You can't go too far wrong by just following Sustrans route 66 from York to Hull. Or take a more southern route from home and get on the Trans Pennine Trail. I've local to Hull and have cycled to the ferry port so just let me know if you need any more information.


----------



## moia (10 Oct 2009)

*splitting the train journey*



Soltydog said:


> I cycled from Hornsea to Halfax a few months ago, about 80 miles, so should be about the same to Hull, depends on your speed, but took me a good few hours
> 
> If you do get the train over, it may be cheaper to split your journey & book tickets in advance, ie Halifax to Leeds, then Leeds to Hull



just checked the train prices...
sowerby bridge to hull - £24.30 return
leeds to hull £12 return! plus sowerby bridge to leeds approx £4 each way but I have a metro card! 

definitely worth it! cheers


----------



## moia (3 Nov 2009)

thanks for all your replies - we had a fantastic trip...

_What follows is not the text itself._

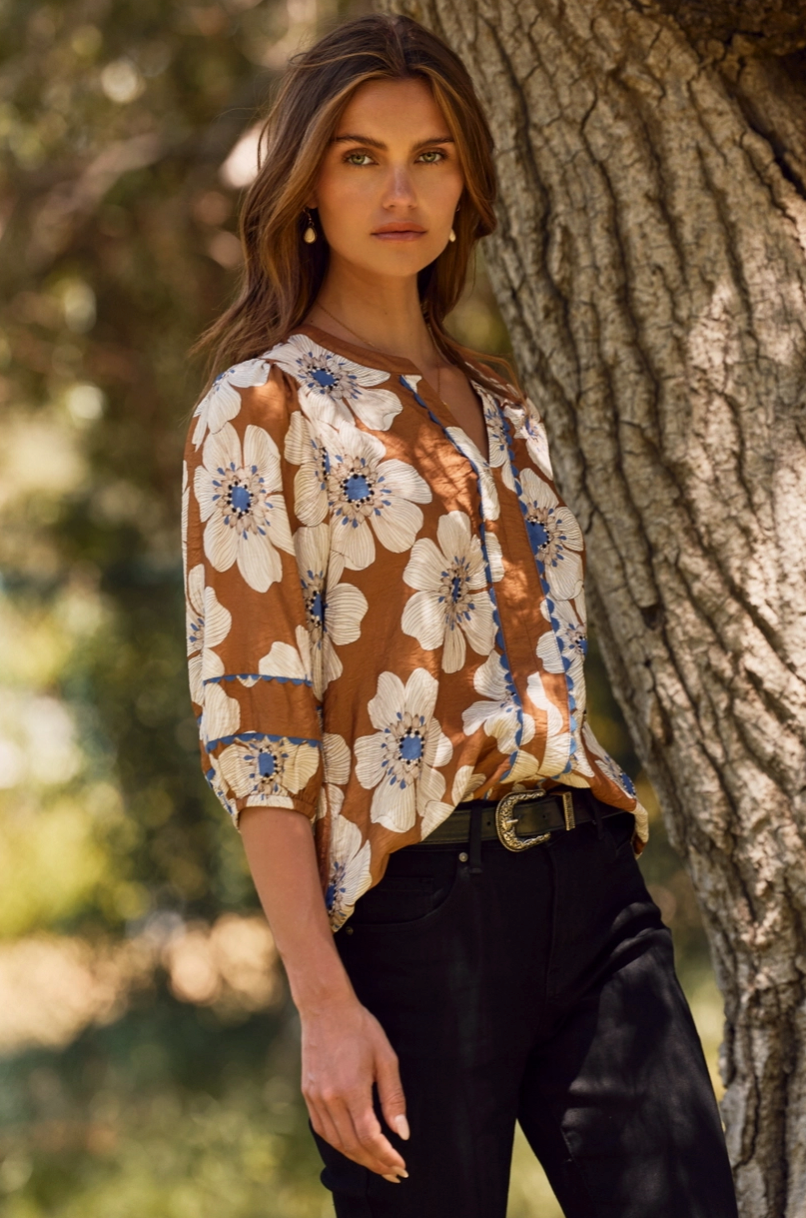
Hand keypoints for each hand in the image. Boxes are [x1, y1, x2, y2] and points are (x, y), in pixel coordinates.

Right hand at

only downsides were finding signposts - to the ferry port in hull - we ended up scarily cycling the wrong way downa dual carriageway on the verge for a few hundred metres! and it was a bit difficult to work out where we were going in zeebrugge - we weren't lost but weren't quite sure that we were in the right place! but we know now...

so much better to cycle over there - it's like a different world!


----------